■ **Extracted text**
+ + +

The polarity detection circuit 16 is coupled across the connector cables 54 and 56 and includes a series resistor 82 connected at one end to a pair of parallel circuits 84 and 86. The parallel circuits 84 and 86 each include opto-couplers/isolators 88 and 90, zener diodes 92 and 94 and diodes 96 and 98 respectively. The opto-couplers/isolators, zener diodes and diodes are configured oppositely in each circuit 84 and 86 so that only one circuit is activated when the battery 14 is connected to the connector cables 54 and 56. Each opto-coupler/isolator 88 and 90 is also optically coupled to one of the triacs 60 and 72 respectively.
The battery charge detector 20 is of a typical configuration and includes a voltage sensor 100 coupled across the connector cables 54 and 56 for measuring the potential voltage across the battery terminals 14a and 14b. A switch 102 responsive to the voltage sensor 100 is also included and disconnects the polarity detection means 16 from the battery 14 when the battery is fully charged. The battery charge detector 20 is well known in the automatic battery charger art and thus, it is believed that a detailed description thereof is not required herein.

+ + +

■ **Material**
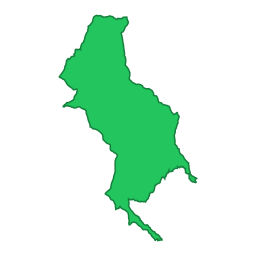 Suratá, Santander, Colombia
{"feature_id": "7082276B18867308996303", "entity_name": "Suratá", "entity_type": "district", "adm_level": 2, "iso_a3": "COL", "parent_name": "Colombia", "parent_adm1": "Santander", "projection": "natural_earth1", "projection_center": [-72.981, 7.457], "detail": "fine", "context": "isolated", "style": "filled", "palette": "green", "viewbox_px": 256, "rotation_deg": 0, "n_neighbors": 0, "source": "geoboundaries", "source_scale": "gbopen_adm2", "svg_char_len": 5848}
<svg xmlns="http://www.w3.org/2000/svg" viewBox="0 0 256 256"><path d="M195.2,182.5L195.8,182.6L196.1,182.1L195.9,181.7L195.1,181.1L195.0,180.2L195.4,179.1L196.3,178.8L196.7,178.4L191.4,175.5L190.3,173.6L190.1,172.8L190.0,171.9L189.5,170.6L188.9,167.5L188.9,165.5L188.4,164.3L188.6,163.1L188.5,162.8L187.7,162.4L184.6,159.1L183.4,156.7L182.6,155.5L180.0,153.5L179.3,151.3L179.1,150.2L179.2,149.2L179.0,148.9L177.6,148.4L177.3,147.7L177.0,146.3L174.9,144.2L174.8,143.7L175.0,142.7L175.0,140.8L174.3,135.8L174.4,134.8L175.1,132.6L175.3,131.1L175.1,130.4L175.3,129.7L176.0,128.6L176.8,126.0L176.9,125.0L177.2,124.3L177.9,123.5L177.8,121.0L178.7,117.9L179.1,117.1L179.1,116.4L178.9,116.0L177.6,114.5L177.4,112.8L177.0,112.5L175.3,113.9L173.9,114.5L171.6,112.3L170.2,109.2L169.7,107.3L169.3,106.6L168.8,106.2L166.1,105.2L163.6,104.8L162.5,104.1L161.2,102.8L158.8,102.3L158.2,100.7L158.0,99.2L156.8,96.3L155.8,95.8L154.5,95.6L153.8,95.3L153.6,94.9L153.5,93.1L152.1,90.6L148.9,88.7L146.0,88.8L143.8,87.8L143.1,87.3L142.5,85.9L140.6,84.7L138.4,84.2L136.8,84.4L135.5,84.2L134.5,83.4L132.5,82.5L131.9,82.0L130.9,80.7L129.5,79.6L129.3,79.2L129.4,77.1L129.8,75.5L129.8,72.4L129.4,71.8L129.1,70.7L128.5,69.3L126.8,66.8L125.6,65.6L125.3,65.2L125.8,60.4L125.4,57.4L124.3,55.5L124.6,53.9L123.7,47.8L123.5,45.3L122.7,41.3L122.5,39.1L121.9,36.0L121.1,33.0L121.6,32.4L122.7,32.0L123.6,31.0L124.6,28.9L125.3,26.9L126.8,25.5L128.0,23.6L128.3,21.7L127.5,20.3L126.9,18.6L126.9,17.2L125.5,17.1L123.0,17.4L121.7,18.8L120.5,18.5L118.9,18.6L118.0,18.3L117.3,19.4L116.1,19.1L115.1,18.4L114.6,18.4L112.6,16.6L111.2,16.4L109.5,15.9L107.6,16.8L106.5,16.9L105.7,16.8L104.4,17.2L103.7,17.2L103.2,17.1L102.7,16.5L102.4,16.5L102.4,16.8L102.2,16.7L100.6,15.6L99.6,15.6L98.5,15.9L96.8,15.4L95.1,16.0L94.2,16.7L93.8,17.1L93.4,17.9L92.5,21.8L92.1,22.5L91.0,23.6L90.6,24.6L90.0,24.9L89.6,25.4L88.8,25.8L88.1,26.7L88.3,26.9L88.2,28.4L87.7,30.6L87.7,31.6L86.6,32.9L85.3,35.9L84.4,39.8L83.8,40.9L83.5,42.4L82.6,42.9L82.2,43.3L81.2,45.2L80.5,48.3L80.5,49.1L80.7,49.6L79.3,49.1L78.2,49.9L77.6,49.5L75.9,49.3L75.2,50.2L75.3,51.6L74.9,53.1L74.2,53.9L73.9,54.1L73.9,54.4L74.6,55.6L74.5,55.9L74.2,56.2L72.0,56.4L70.9,57.3L69.9,58.8L68.9,59.3L68.6,58.7L68.1,58.6L67.6,59.8L66.7,60.1L66.5,60.5L66.5,62.1L66.0,63.4L66.0,64.4L65.7,65.1L65.0,66.1L64.8,67.8L64.3,69.6L63.4,71.1L59.3,76.9L59.7,77.4L61.1,77.8L62.6,79.0L64.5,79.8L67.0,84.0L67.9,85.1L69.3,86.4L71.5,87.8L73.6,89.8L74.7,89.7L76.0,89.1L76.6,89.1L77.1,89.3L77.2,90.2L77.0,91.7L76.4,93.9L76.1,94.5L75.4,95.0L75.4,95.4L74.6,96.2L74.3,96.9L74.0,99.0L73.8,99.5L72.0,100.8L68.5,102.6L66.7,102.7L65.8,104.0L64.4,104.8L64.4,105.0L64.6,105.3L64.4,105.7L63.6,105.8L63.3,106.1L63.2,106.7L64.4,106.8L65.3,106.0L66.9,105.9L67.7,105.5L68.6,106.2L70.7,106.5L71.7,107.2L72.7,107.3L74.2,108.0L76.5,107.7L77.8,106.8L79.4,106.8L82.3,108.6L83.5,109.1L85.1,109.5L85.4,110.1L86.2,111.0L86.2,112.6L86.6,114.3L87.3,115.9L88.5,120.9L89.1,122.1L90.1,125.2L90.1,126.9L91.1,127.1L93.0,128.8L95.3,129.1L97.5,130.0L100.7,132.5L102.5,134.7L102.9,136.1L103.0,138.3L103.1,139.5L103.4,139.9L106.7,143.1L110.0,144.5L110.3,144.8L110.3,147.5L110.2,148.7L110.8,150.4L111.4,150.9L112.6,151.2L114.5,152.9L115.8,153.3L117.4,155.1L117.2,155.5L117.1,156.5L116.6,157.6L116.0,158.4L115.3,160.4L115.1,163.6L115.2,171.5L114.5,174.2L113.8,176.1L113.3,179.0L111.7,182.9L111.3,184.4L110.9,187.3L110.7,188.2L109.5,189.8L108.4,190.5L106.3,192.4L105.4,193.5L105.3,194.0L109.1,196.4L109.9,197.4L110.3,198.6L111.2,199.7L113.2,200.5L113.6,200.9L114.7,203.6L115.5,205.1L115.4,206.7L115.7,208.0L115.8,209.4L117.2,208.7L118.9,208.3L119.4,207.0L120.0,206.4L120.6,207.6L123.5,209.5L124.9,209.9L127.6,212.2L128.0,212.9L128.6,215.2L128.6,217.4L129.3,221.3L128.8,222.8L129.1,224.8L129.5,224.9L130.0,224.7L131.8,222.8L132.4,222.3L133.2,222.1L134.3,222.2L135.8,222.7L136.5,223.2L138.5,225.4L141.2,227.1L141.5,227.7L142.0,228.1L142.5,229.0L143.1,229.7L145.2,229.4L146.0,229.9L147.4,229.9L147.9,230.1L148.6,232.3L149.1,233.1L150.9,234.2L151.1,234.9L152.0,236.5L154.3,238.7L154.7,239.3L155.0,240.1L155.4,240.3L155.7,239.8L156.4,239.5L156.6,239.2L157.1,239.3L157.4,239.1L157.9,239.3L157.8,240.2L157.9,240.6L158.7,240.3L159.6,240.4L160.1,240.0L162.0,240.0L161.8,238.9L161.0,238.2L160.2,238.0L159.7,236.3L158.7,235.6L158.1,234.8L157.7,234.5L156.8,234.5L156.5,234.0L155.6,233.5L154.5,231.7L152.6,231.3L151.6,229.9L150.6,229.1L150.1,228.1L150.0,227.5L148.8,227.1L148.2,225.7L147.3,224.9L146.7,224.9L146.4,225.4L144.1,224.7L142.5,222.3L141.9,222.1L141.3,220.8L140.2,220.3L140.2,219.2L139.7,218.3L139.2,218.0L139.1,217.4L138.6,217.0L138.5,216.6L137.7,216.4L136.6,215.5L135.0,214.8L133.6,213.2L132.7,211.9L130.9,210.1L129.8,208.3L128.7,206.2L128.6,205.1L129.0,204.1L129.0,203.7L128.9,202.0L128.4,200.0L128.5,198.8L129.2,199.6L130.1,199.7L132.3,199.7L132.9,199.2L133.7,199.2L134.7,200.5L135.7,200.6L136.7,200.4L138.1,201.5L139.3,201.5L140.2,201.8L140.9,201.8L141.6,201.4L143.6,201.8L144.8,201.5L145.4,202.0L145.6,202.0L146.5,200.2L148.3,198.5L148.6,196.5L149.1,196.2L149.5,195.4L149.5,194.9L149.3,194.4L149.6,193.7L151.0,192.5L152.5,192.5L152.9,192.2L153.8,191.0L154.2,189.9L155.0,185.6L155.5,185.5L156.8,184.2L159.7,182.9L160.3,181.9L160.6,180.2L162.2,177.4L162.7,177.1L163.6,177.2L164.8,178.8L165.0,177.3L165.4,176.9L166.2,175.8L166.2,174.6L166.8,174.1L167.1,173.1L168.2,172.9L168.4,171.5L168.9,170.3L169.1,171.8L169.3,171.9L170.1,171.6L171.2,171.5L171.6,171.2L172.6,171.3L172.8,171.0L173.0,169.9L175.1,168.4L175.9,168.2L177.4,168.3L177.8,167.2L177.6,166.5L178.6,166.9L179.7,167.7L180.6,166.8L181.3,166.4L182.1,167.2L182.6,167.2L183.4,166.9L184.2,168.2L185.5,168.5L185.1,169.7L185.7,171.5L185.5,172.4L185.8,172.9L186.6,173.4L188.0,173.9L188.9,173.7L189.1,174.7L189.1,178.1L189.2,178.7L190.0,179.0L190.4,180.2L192.1,181.6L192.8,182.0L194.1,182.0L195.2,182.5Z" fill="#22c55e" stroke="#15803d" stroke-width="1.5"/></svg>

+ + +

■ **Problem 1**
In the battery charger circuit description, what does switch 102 do when the battery is fully charged?
■ **Problem 2**
Continue the battery charger circuit description from its last sentence.

■ **Reply 1**
It disconnects the polarity detection means 16 from the battery 14.

■ **Reply 2**
A current discharge circuit 104 comprising a diode 106 and a zener diode 108 is coupled to the output end of the rectifying diodes 28 and 30 and extends to conductor 36 to provide a current drain between conductors 34 and 36 if the device 10 is in operation when the battery 14 is removed from the connector cables 54 and 56.
The operation of the device 10 will now be described. With the plug 26 engaged with the AC power supply 11, the transformer 22 and the diodes 28, 30 provide a voltage reduction and a full wave rectification of the AC supply voltage to form a direct current Idc that is supplied to conductor 34. If a battery 14 is not connected across the cables 54 and 56, the zener diode 108 and the diode 106 provide a drainage path between the conductors 34 and 36 to allow the direct current Idc to flow back to the transformer 22 by way of the fuse 40 and the ammeter 38.
However, when a battery 14 is coupled across the cables 54 and 56, the potential voltage of the battery is sensed by the voltage sensor 100 and the polarity of the battery terminals 14a and 14b is detected by circuit 16.
If the voltage sensor 100 determines that the battery 14 is fully charged the switch 102 is opened thereby preventing current flow to the battery. If, however, the battery 14 is detected as being energy depleted, the switch 102 remains closed allowing the polarity detection circuit 16 to operate.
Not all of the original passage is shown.